When we use integer comparisons in bash scripts, it is helpful to know how the time to run these checks changes as we do more of them.

We want to understand how the number of comparisons affects the total time the script takes.

Scenario Under Consideration

Analyze the time complexity of the following code snippet.


count=0
for i in $(seq 1 $n)
do
  if [ "$i" -gt 10 ]; then
    count=$((count + 1))
  fi
done
    

This script counts how many numbers from 1 to n are greater than 10 using integer comparisons.

Identify Repeating Operations

Identify the loops, recursion, array traversals that repeat.

  • Primary operation: Integer comparison inside the if statement.
  • How many times: The comparison runs once for each number from 1 to n, so n times.
How Execution Grows With Input

Each time we increase n, the script does one more comparison.

Input Size (n)Approx. Operations
1010 comparisons
100100 comparisons
10001000 comparisons

Pattern observation: The number of comparisons grows directly with n, so doubling n doubles the work.

Final Time Complexity

Time Complexity: O(n)

This means the time to run the script grows in a straight line as the input size increases.

Common Mistake

[X] Wrong: "Integer comparisons inside a loop are instant and don't add up."
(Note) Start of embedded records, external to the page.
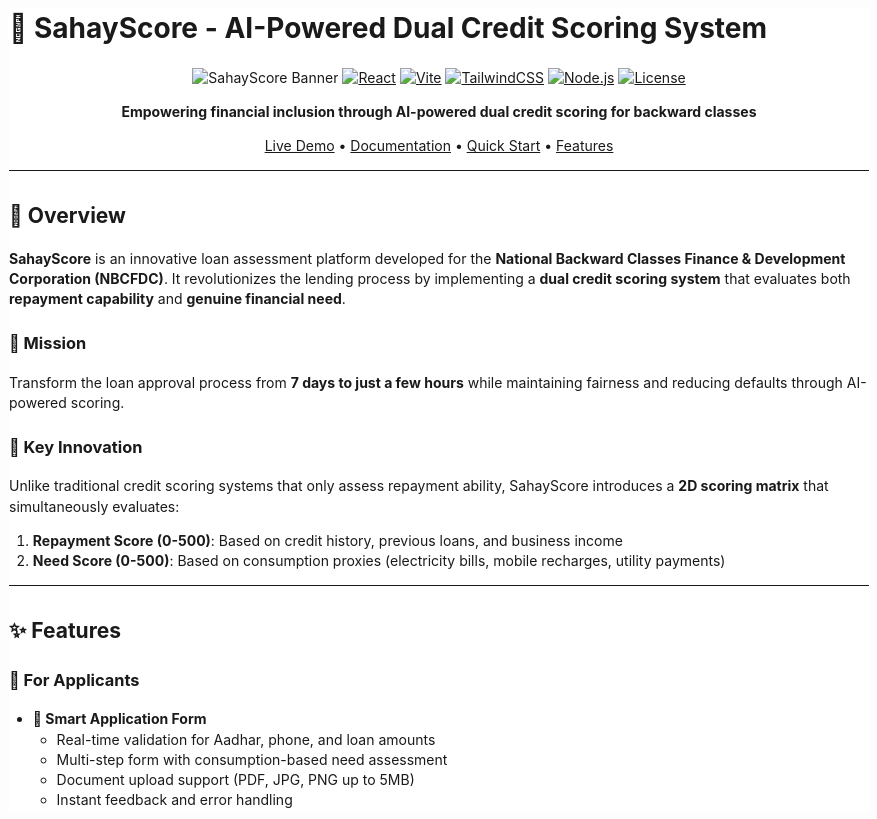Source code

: # 🎯 SahayScore - AI-Powered Dual Credit Scoring System

<div align="center">

![SahayScore Banner](https://img.shields.io/badge/SahayScore-NBCFDC-orange?style=for-the-badge)
[![React](https://img.shields.io/badge/React-18.3.1-61DAFB?style=flat&logo=react)](https://reactjs.org/)
[![Vite](https://img.shields.io/badge/Vite-5.4.20-646CFF?style=flat&logo=vite)](https://vitejs.dev/)
[![TailwindCSS](https://img.shields.io/badge/Tailwind-3.4.17-38B2AC?style=flat&logo=tailwind-css)](https://tailwindcss.com/)
[![Node.js](https://img.shields.io/badge/Node.js-Express-339933?style=flat&logo=node.js)](https://nodejs.org/)
[![License](https://img.shields.io/badge/License-MIT-green.svg)](LICENSE)

**Empowering financial inclusion through AI-powered dual credit scoring for backward classes**

[Live Demo](#) • [Documentation](#-documentation) • [Quick Start](#-quick-start) • [Features](#-features)

</div>

---

## 📖 Overview

**SahayScore** is an innovative loan assessment platform developed for the **National Backward Classes Finance & Development Corporation (NBCFDC)**. It revolutionizes the lending process by implementing a **dual credit scoring system** that evaluates both **repayment capability** and **genuine financial need**.

### 🎯 Mission
Transform the loan approval process from **7 days to just a few hours** while maintaining fairness and reducing defaults through AI-powered scoring.

### 🌟 Key Innovation
Unlike traditional credit scoring systems that only assess repayment ability, SahayScore introduces a **2D scoring matrix** that simultaneously evaluates:

1. **Repayment Score (0-500)**: Based on credit history, previous loans, and business income
2. **Need Score (0-500)**: Based on consumption proxies (electricity bills, mobile recharges, utility payments)

---

## ✨ Features

### 🚀 For Applicants

- **📝 Smart Application Form**
  - Real-time validation for Aadhar, phone, and loan amounts
  - Multi-step form with consumption-based need assessment
  - Document upload support (PDF, JPG, PNG up to 5MB)
  - Instant feedback and error handling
[OK] Correct: Each comparison takes a small amount of time, and when done many times, these add up linearly with the number of items.

Interview Connect

Understanding how simple operations like integer comparisons scale helps you write efficient scripts and explain your reasoning clearly in real situations.

Self-Check

"What if we replaced the loop with nested loops each doing integer comparisons? How would the time complexity change?"